◆ TEXT EXCERPT
==================================================
“So we are increasing the pace of vaccination, somehow compromising some quality in the process, because it is a race against time. On the one hand, vaccination, on the other hand, the infections that are spreading”, said Henrique Gouveia e Melo, in an interview on 4 July to Primeiro Jornal da SIC.
The coordinator of the task force of the vaccination plan against Covid-19 said that Portugal will reach “85 percent of the first administration in the second or third week of September”, when 70 percent of the population will also have reached the complete vaccination regime.
“I think that there we will be strongly protected against this new Delta variant” he said, stressing that “vaccination has an effect on contagions” and as such it is necessary to accelerate.
At stake is the fight against the Delta variant, which is prevalent in Portugal, and at this point the goal is to vaccinate 100 to 120 thousand people a day.
The consequences will be more queues, but Gouveia e Melo hopes that will not exceed an hour and that it will not everywhere.
At this stage, the quality of the process is "changing a bit" for increasing the rate of vaccination: "What is most important is to reach the maximum rate of vaccination to see if we can win this battle and these two weeks are really decisive."
He also regretted that the vaccines did not reach the desired rate, saying that in the first quarter 4 million were planned and 2 million occurred, and in the second quarter of the 11 were million planned, 7.2 million happened.
==================================================
◆ EXERCISE DETAILS
Rewrite the part of the vaccination report that opens with the words containing "The consequences will" and closes with "7.2 million happened.", substituting "waiting lines" for "queues".

(Chart understanding data)
==================================================
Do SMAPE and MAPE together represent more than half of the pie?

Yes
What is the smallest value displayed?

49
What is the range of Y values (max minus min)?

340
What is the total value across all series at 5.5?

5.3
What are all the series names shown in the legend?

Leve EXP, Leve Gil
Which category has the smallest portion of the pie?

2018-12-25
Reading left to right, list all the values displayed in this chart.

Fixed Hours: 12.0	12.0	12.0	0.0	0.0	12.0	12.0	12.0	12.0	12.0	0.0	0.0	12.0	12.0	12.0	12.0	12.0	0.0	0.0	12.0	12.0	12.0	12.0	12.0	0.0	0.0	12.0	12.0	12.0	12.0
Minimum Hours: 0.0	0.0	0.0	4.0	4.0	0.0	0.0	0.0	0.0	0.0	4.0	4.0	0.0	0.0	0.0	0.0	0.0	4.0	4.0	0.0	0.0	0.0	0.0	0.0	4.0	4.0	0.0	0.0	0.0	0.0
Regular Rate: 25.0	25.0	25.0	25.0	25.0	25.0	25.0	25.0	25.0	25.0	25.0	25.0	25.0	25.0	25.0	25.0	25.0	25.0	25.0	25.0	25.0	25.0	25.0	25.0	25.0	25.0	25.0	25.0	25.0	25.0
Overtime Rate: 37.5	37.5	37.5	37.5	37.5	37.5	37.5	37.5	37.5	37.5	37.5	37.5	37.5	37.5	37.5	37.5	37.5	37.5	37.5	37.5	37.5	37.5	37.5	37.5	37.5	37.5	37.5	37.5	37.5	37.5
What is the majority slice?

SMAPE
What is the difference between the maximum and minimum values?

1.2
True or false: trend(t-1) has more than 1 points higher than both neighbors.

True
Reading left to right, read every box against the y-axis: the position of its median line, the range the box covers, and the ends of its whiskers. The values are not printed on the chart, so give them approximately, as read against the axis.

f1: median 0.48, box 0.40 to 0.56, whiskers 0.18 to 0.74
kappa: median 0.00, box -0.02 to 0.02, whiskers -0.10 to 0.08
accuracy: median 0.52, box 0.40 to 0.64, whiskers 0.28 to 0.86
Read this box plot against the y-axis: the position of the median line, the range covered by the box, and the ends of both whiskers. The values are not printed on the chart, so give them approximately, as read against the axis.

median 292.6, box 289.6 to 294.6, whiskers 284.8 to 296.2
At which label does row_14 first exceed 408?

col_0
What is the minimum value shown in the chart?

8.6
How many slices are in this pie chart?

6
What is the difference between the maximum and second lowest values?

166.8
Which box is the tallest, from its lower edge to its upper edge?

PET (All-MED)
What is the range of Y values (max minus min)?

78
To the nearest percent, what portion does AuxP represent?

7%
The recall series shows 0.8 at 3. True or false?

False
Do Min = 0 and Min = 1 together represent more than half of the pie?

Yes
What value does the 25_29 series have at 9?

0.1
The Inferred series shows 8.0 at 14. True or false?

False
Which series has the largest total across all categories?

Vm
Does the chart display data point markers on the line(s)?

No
==================================================
◆ ANSWER FOR THIS EXERCISE
The consequences will be more waiting lines, but Gouveia e Melo hopes that will not exceed an hour and that it will not everywhere.
At this stage, the quality of the process is "changing a bit" for increasing the rate of vaccination: "What is most important is to reach the maximum rate of vaccination to see if we can win this battle and these two weeks are really decisive."
He also regretted that the vaccines did not reach the desired rate, saying that in the first quarter 4 million were planned and 2 million occurred, and in the second quarter of the 11 were million planned, 7.2 million happened.